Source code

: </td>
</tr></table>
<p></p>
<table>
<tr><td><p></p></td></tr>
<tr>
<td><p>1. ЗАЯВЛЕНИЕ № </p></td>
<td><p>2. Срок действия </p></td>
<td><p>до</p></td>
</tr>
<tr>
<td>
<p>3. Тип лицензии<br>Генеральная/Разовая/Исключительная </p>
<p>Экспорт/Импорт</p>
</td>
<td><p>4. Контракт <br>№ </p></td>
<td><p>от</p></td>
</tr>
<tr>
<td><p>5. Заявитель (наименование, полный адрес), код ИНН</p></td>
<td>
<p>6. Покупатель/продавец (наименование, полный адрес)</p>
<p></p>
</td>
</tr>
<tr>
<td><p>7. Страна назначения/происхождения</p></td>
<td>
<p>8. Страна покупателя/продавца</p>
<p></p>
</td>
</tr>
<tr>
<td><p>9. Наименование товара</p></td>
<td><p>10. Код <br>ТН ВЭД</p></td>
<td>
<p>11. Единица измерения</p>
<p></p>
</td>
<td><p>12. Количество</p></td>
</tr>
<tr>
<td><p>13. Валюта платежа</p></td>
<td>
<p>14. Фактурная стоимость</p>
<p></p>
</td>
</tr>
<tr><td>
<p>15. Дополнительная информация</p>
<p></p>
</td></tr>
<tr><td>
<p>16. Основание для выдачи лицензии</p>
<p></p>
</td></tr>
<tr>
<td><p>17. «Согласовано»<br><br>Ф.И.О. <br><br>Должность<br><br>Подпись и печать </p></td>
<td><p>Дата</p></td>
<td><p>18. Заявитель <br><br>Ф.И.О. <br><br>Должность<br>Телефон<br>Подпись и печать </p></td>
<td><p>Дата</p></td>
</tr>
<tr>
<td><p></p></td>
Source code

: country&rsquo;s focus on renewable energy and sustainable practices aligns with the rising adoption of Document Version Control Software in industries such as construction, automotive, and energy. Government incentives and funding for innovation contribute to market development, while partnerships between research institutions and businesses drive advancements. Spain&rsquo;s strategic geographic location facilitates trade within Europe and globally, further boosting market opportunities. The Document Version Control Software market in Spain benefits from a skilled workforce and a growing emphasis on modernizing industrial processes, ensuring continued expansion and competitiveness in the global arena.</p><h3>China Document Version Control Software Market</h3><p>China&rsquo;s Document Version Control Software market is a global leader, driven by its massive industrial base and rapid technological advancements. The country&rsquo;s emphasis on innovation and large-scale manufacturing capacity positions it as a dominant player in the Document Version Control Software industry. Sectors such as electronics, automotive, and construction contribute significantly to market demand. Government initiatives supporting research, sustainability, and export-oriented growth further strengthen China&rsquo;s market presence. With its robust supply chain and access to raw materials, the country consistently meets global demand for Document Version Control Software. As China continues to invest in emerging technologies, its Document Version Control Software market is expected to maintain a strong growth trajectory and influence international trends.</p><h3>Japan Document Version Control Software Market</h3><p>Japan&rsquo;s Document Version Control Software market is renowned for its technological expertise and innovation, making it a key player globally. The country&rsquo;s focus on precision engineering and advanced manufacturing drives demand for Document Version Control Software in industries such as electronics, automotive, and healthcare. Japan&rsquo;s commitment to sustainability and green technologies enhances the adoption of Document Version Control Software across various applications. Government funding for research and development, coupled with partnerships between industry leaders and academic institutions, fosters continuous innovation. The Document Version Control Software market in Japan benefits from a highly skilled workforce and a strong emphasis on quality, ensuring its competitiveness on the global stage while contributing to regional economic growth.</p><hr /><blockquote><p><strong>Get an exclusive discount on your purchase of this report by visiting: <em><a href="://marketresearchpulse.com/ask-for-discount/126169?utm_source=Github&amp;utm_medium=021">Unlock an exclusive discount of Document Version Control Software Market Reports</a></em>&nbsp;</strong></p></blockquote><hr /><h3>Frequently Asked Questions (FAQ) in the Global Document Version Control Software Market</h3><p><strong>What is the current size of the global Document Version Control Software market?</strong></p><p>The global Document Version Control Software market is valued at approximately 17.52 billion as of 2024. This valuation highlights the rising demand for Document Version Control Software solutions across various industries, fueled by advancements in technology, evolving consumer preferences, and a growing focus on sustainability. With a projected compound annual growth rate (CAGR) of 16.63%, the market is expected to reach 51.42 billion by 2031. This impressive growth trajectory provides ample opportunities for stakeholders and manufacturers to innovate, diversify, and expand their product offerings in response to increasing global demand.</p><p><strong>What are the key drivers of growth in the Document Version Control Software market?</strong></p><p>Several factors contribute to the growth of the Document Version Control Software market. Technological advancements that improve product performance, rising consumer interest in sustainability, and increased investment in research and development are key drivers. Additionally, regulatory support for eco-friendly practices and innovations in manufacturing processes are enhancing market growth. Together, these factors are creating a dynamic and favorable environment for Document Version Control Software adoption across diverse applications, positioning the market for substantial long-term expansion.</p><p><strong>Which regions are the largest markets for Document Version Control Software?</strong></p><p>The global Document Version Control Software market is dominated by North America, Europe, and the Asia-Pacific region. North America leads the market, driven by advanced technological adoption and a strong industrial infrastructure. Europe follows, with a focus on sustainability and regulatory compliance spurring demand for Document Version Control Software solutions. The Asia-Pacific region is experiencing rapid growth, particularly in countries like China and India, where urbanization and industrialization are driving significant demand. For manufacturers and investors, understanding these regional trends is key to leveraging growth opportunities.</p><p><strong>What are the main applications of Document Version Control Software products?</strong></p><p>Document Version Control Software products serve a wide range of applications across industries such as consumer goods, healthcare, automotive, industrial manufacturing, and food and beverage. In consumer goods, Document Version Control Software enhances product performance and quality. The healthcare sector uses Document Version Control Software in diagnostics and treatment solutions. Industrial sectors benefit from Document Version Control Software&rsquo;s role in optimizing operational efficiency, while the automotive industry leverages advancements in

=====

> Task description: Please pick out each of the lines above that contain the word "Подпись" and copy them.

> Solution:
<td><p>17. «Согласовано»<br><br>Ф.И.О. <br><br>Должность<br><br>Подпись и печать </p></td>
<td><p>18. Заявитель <br><br>Ф.И.О. <br><br>Должность<br>Телефон<br>Подпись и печать </p></td>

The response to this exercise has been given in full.